» **What needs to be done**:
Can you lay out the listing below as a JSON list of strings, one string per line with blank lines left out? Begin at the line that has "Руководство пользователя" and stop after the line that has "Добавить отзыв".

» **Records for this exercise**:

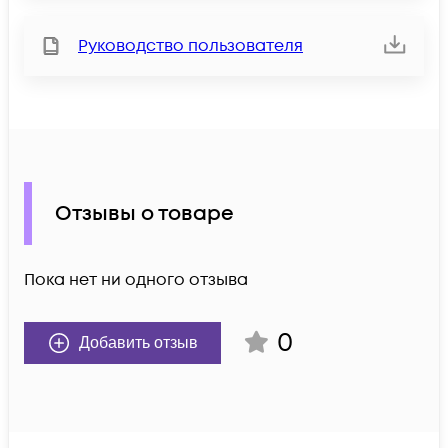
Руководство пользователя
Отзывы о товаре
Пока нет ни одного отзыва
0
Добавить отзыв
==
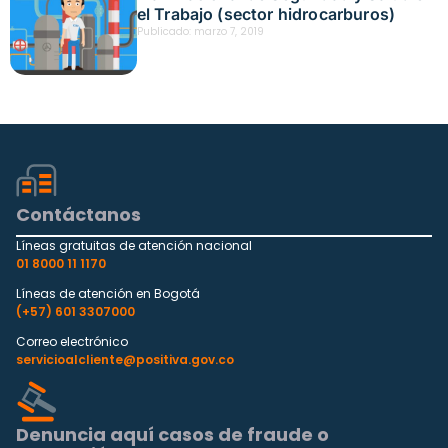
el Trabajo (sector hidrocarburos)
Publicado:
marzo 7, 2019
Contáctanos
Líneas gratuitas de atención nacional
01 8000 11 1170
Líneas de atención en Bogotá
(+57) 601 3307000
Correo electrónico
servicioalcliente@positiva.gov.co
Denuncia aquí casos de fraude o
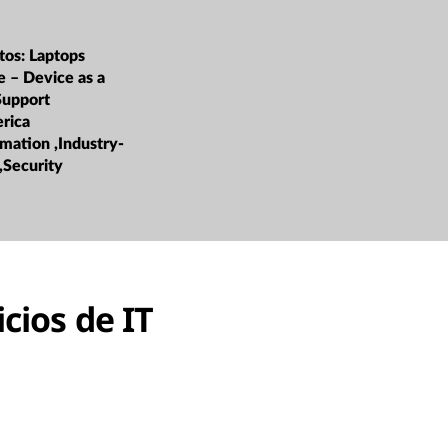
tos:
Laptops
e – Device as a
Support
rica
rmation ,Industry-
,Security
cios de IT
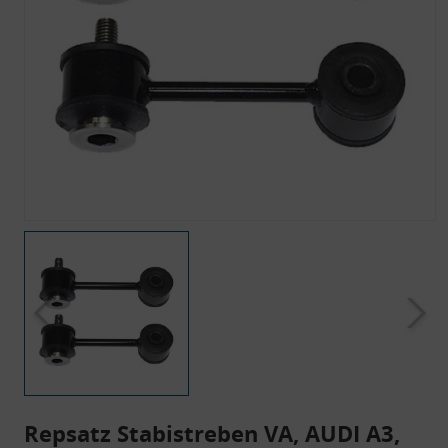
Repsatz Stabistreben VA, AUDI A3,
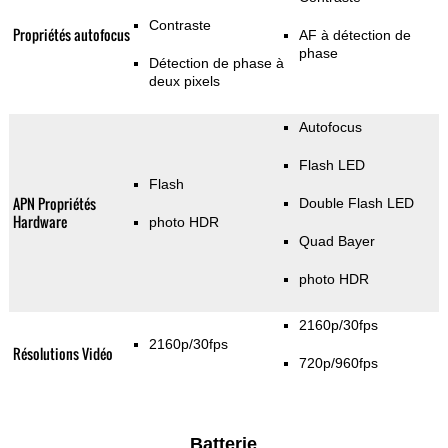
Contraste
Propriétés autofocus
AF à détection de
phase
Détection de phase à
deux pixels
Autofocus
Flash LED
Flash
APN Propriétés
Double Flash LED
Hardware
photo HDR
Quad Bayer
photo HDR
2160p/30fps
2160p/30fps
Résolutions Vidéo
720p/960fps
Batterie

» **Written reply**:
[
  "Руководство пользователя",
  "Отзывы о товаре",
  "Пока нет ни одного отзыва",
  "0",
  "Добавить отзыв"
]